When we first heard about the potential for a central bank digital currency everyone thought that this new “coin” would be the Ripple XRP killer.  The ones who have actually done their research and understood what RippleNet should be capable of did not see it that way.  The people who took the time and put the effort in to learn about Ripple and RippleNet knew the end goal: Central Bank Digital currencies would be moved across the XRPL and XRP would be the bridge asset.  Central Banks want to have control of their CBDC, and they certainly would not want to hold another bank’s CBDC as they would not have any control over it.  The FUD ran wild for quite some time, as we heard more and more news in the background about central banks currencies coming out and this would deem XRP useless.  Boy, were they wrong.

The goal at the end of the day was simple to the ones who are educated.  The XRPL would bridge all currencies this included central bank digital currencies.  It would look something like this:

Central Bank Currency A (USA) ———–XRPL ———– Central Bank Currency B (France)

February 2nd 2020 the Central Bank Of France published a document titled “CENTRAL BANK DIGITAL CURRENCY”

Potential circulation of the wholesale CBDC on several blockchains. Oversight by the central bank
of this circulation would be complex and could have implications for financial stability (4.3.2) and
monetary policy transmission (4.2.3) that are difficult to anticipate at this stage.
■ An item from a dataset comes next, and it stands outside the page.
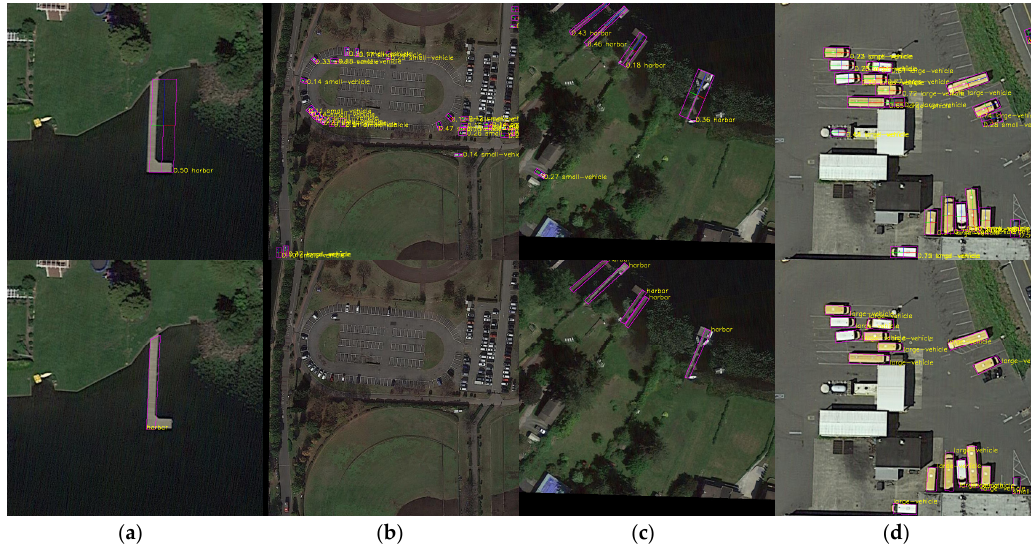
Figure 12. Examples of the O2DFFE model detection failures on the DOTA1.0 dataset. ( a ) Label definition is inaccurate. ( b ) Small objects are detected. ( c , d ) Confusion resulting from complex backgrounds.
Two different
approaches could be taken to address this question:

 The central bank puts itself in a position to issue wholesale CBDC units on any blockchain that
can be used as a medium of exchange at its counters. This solution would be extremely
complex to manage and would result in the central bank having to organise circulation of the
wholesale CBDC on blockchains whose technology and governance framework are out of its

 Units issued on the wholesale CBDC’s native blockchain could be transferred to other
blockchains. Since the attributes of a unit of the wholesale CBDC (file representing the
currency unit, keys enabling use) may be integrated in a cryptoasset circulating on another
blockchain, which is possible on Ethereum and Ripple, for example, it would then become
possible to use the unit on this blockchain. At this point, from the central bank’s perspective,
the unit would be “immobile” (no movement would be recorded in the distributed ledger)
until one of the users of the wholesale CBDC’s original blockchain made it circulate. In the
intervening period, the wholesale CBDC unit could be exchanged via the secondary
blockchain between entities not belonging to the digital currency’s formal circulation
network. However, during circulation on secondary blockchains, entities exchanging these
assets would not in principle be able to check their authenticity, integrity and uniqueness.

As we examine bullet A, the central bank talks about issuing their own block chain and CBDC.  They then go on to speak on how it would be extremely difficult and complex to manage this.  They also spoke about governance and how it would be out of there control.  This method is out of the question as it would just cause more work and confusion.  The easiest way to go about issuing a CBDC is covered in the 2nd bullet.

When we examine bullet B, we clearly see how RippleNet plays a major role into their solution for use a CBDC.  By using RippleNet the central bank would still have control over their own currency, and they would be able to exchange their currency for another currency that was accepted on the block chain.

Central Bank Digital currencies are coming to life this year, and there is only 1 effective way to bridge all these different currencies and that is via RippleNet.  There is a reason Ripple is working with 40-50 central banks around the world.